The Winter Advent Season is composed of a weekly series of related events that begin in candle-lit silence to remind us of the light shining within each individual in the midst of the encroaching darkness of the season.
Some classes and families join in the Winter Advent Spiral, a ritual procession through a spiral pathway of pine boughs leading to a lighted candle in the center.
Festive Winter Send Off
At this festive gathering before school ends for the holidays, the school children and families gather around the Christmas tree to sing the songs of the season.
Three Kings Day
Amongst the magi of ancient Persia, the priests who studied the wisdom of the stars, it was known that a bright star would one day appear in the sky, signaling the birth of a great Sun Being. Hundreds of years later, three magi saw the star and journeyed towards it to find the child, bringing as gifts gold, frankincense, and myrrh. On the first day back to school after the winter break, we celebrate this festival with a story.
The May Faire is a celebration of May Day, an ancient festival welcoming spring. It is one of our biggest community events of the year and takes place on the first weekend in May on the grounds of the school.
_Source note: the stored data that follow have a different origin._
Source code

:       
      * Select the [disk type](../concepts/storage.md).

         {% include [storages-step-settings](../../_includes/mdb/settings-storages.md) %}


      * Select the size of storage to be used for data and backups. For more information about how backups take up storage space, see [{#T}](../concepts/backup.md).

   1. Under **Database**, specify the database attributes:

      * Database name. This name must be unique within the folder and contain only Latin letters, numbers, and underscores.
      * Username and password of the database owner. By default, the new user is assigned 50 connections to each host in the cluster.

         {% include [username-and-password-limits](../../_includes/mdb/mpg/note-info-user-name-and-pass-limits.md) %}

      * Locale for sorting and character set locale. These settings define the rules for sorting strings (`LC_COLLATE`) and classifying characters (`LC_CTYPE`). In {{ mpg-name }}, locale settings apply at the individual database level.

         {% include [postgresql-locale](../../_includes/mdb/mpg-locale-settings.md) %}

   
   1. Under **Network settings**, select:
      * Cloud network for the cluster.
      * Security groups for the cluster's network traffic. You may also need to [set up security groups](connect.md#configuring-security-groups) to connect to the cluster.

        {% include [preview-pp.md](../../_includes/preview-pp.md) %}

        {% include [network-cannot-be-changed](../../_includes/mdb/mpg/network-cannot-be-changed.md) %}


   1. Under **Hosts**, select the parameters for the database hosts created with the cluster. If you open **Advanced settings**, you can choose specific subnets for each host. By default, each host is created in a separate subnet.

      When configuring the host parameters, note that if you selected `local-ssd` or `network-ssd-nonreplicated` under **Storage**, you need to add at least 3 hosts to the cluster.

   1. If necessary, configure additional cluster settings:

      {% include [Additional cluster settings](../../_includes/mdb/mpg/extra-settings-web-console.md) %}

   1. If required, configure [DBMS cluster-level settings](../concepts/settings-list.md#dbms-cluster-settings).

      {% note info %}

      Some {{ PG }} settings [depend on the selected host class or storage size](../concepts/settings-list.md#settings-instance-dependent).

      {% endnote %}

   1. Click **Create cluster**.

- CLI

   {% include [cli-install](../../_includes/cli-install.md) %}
The school is decorated with bountiful fresh flowers and music, food, maypole dancing, and games and crafts create a fun, festive environment for families from the whole North Houston community.
Classes may celebrate other festivals as they arise in the curriculum’s journey through the history of human cultures. Parents are encouraged to talk to the class teacher about coming in and sharing other meaningful festivals with the children.